- **Requirement**:
Rename "Superhost" to "Gastgeber" throughout the data below and repeat every line with no other change.

- **Data to use**:
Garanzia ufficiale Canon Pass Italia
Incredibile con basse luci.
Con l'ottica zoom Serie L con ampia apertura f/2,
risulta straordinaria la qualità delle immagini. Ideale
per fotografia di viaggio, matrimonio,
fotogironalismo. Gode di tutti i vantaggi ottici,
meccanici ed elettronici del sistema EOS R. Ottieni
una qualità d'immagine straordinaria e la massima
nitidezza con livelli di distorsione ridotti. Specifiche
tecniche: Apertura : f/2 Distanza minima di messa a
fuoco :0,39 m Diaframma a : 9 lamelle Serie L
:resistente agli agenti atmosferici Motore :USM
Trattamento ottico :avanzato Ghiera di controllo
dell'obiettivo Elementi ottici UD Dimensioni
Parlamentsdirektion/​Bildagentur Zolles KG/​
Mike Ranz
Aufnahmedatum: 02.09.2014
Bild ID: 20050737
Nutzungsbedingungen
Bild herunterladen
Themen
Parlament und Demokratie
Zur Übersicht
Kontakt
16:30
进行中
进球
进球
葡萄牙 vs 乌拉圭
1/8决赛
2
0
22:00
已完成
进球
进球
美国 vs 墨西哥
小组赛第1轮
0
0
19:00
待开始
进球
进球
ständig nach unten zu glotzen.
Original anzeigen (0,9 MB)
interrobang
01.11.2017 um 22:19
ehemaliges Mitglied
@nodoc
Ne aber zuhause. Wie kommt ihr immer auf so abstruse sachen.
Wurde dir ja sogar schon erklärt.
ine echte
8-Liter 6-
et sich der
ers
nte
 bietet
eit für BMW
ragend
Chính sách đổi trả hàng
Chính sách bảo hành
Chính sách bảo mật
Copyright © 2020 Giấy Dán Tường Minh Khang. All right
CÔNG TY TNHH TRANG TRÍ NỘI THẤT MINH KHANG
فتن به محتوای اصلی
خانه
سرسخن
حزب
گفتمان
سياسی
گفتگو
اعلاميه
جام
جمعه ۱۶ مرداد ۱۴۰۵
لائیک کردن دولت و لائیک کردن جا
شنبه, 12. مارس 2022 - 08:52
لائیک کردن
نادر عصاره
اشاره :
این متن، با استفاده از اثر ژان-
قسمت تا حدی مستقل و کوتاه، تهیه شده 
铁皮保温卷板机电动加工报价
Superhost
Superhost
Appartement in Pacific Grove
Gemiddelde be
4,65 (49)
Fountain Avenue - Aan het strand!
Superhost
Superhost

- **Reply to the task**:
Garanzia ufficiale Canon Pass Italia
Incredibile con basse luci.
Con l'ottica zoom Serie L con ampia apertura f/2,
risulta straordinaria la qualità delle immagini. Ideale
per fotografia di viaggio, matrimonio,
fotogironalismo. Gode di tutti i vantaggi ottici,
meccanici ed elettronici del sistema EOS R. Ottieni
una qualità d'immagine straordinaria e la massima
nitidezza con livelli di distorsione ridotti. Specifiche
tecniche: Apertura : f/2 Distanza minima di messa a
fuoco :0,39 m Diaframma a : 9 lamelle Serie L
:resistente agli agenti atmosferici Motore :USM
Trattamento ottico :avanzato Ghiera di controllo
dell'obiettivo Elementi ottici UD Dimensioni
Parlamentsdirektion/​Bildagentur Zolles KG/​
Mike Ranz
Aufnahmedatum: 02.09.2014
Bild ID: 20050737
Nutzungsbedingungen
Bild herunterladen
Themen
Parlament und Demokratie
Zur Übersicht
Kontakt
16:30
进行中
进球
进球
葡萄牙 vs 乌拉圭
1/8决赛
2
0
22:00
已完成
进球
进球
美国 vs 墨西哥
小组赛第1轮
0
0
19:00
待开始
进球
进球
ständig nach unten zu glotzen.
Original anzeigen (0,9 MB)
interrobang
01.11.2017 um 22:19
ehemaliges Mitglied
@nodoc
Ne aber zuhause. Wie kommt ihr immer auf so abstruse sachen.
Wurde dir ja sogar schon erklärt.
ine echte
8-Liter 6-
et sich der
ers
nte
 bietet
eit für BMW
ragend
Chính sách đổi trả hàng
Chính sách bảo hành
Chính sách bảo mật
Copyright © 2020 Giấy Dán Tường Minh Khang. All right
CÔNG TY TNHH TRANG TRÍ NỘI THẤT MINH KHANG
فتن به محتوای اصلی
خانه
سرسخن
حزب
گفتمان
سياسی
گفتگو
اعلاميه
جام
جمعه ۱۶ مرداد ۱۴۰۵
لائیک کردن دولت و لائیک کردن جا
شنبه, 12. مارس 2022 - 08:52
لائیک کردن
نادر عصاره
اشاره :
این متن، با استفاده از اثر ژان-
قسمت تا حدی مستقل و کوتاه، تهیه شده 
铁皮保温卷板机电动加工报价
Gastgeber
Gastgeber
Appartement in Pacific Grove
Gemiddelde be
4,65 (49)
Fountain Avenue - Aan het strand!
Gastgeber
Gastgeber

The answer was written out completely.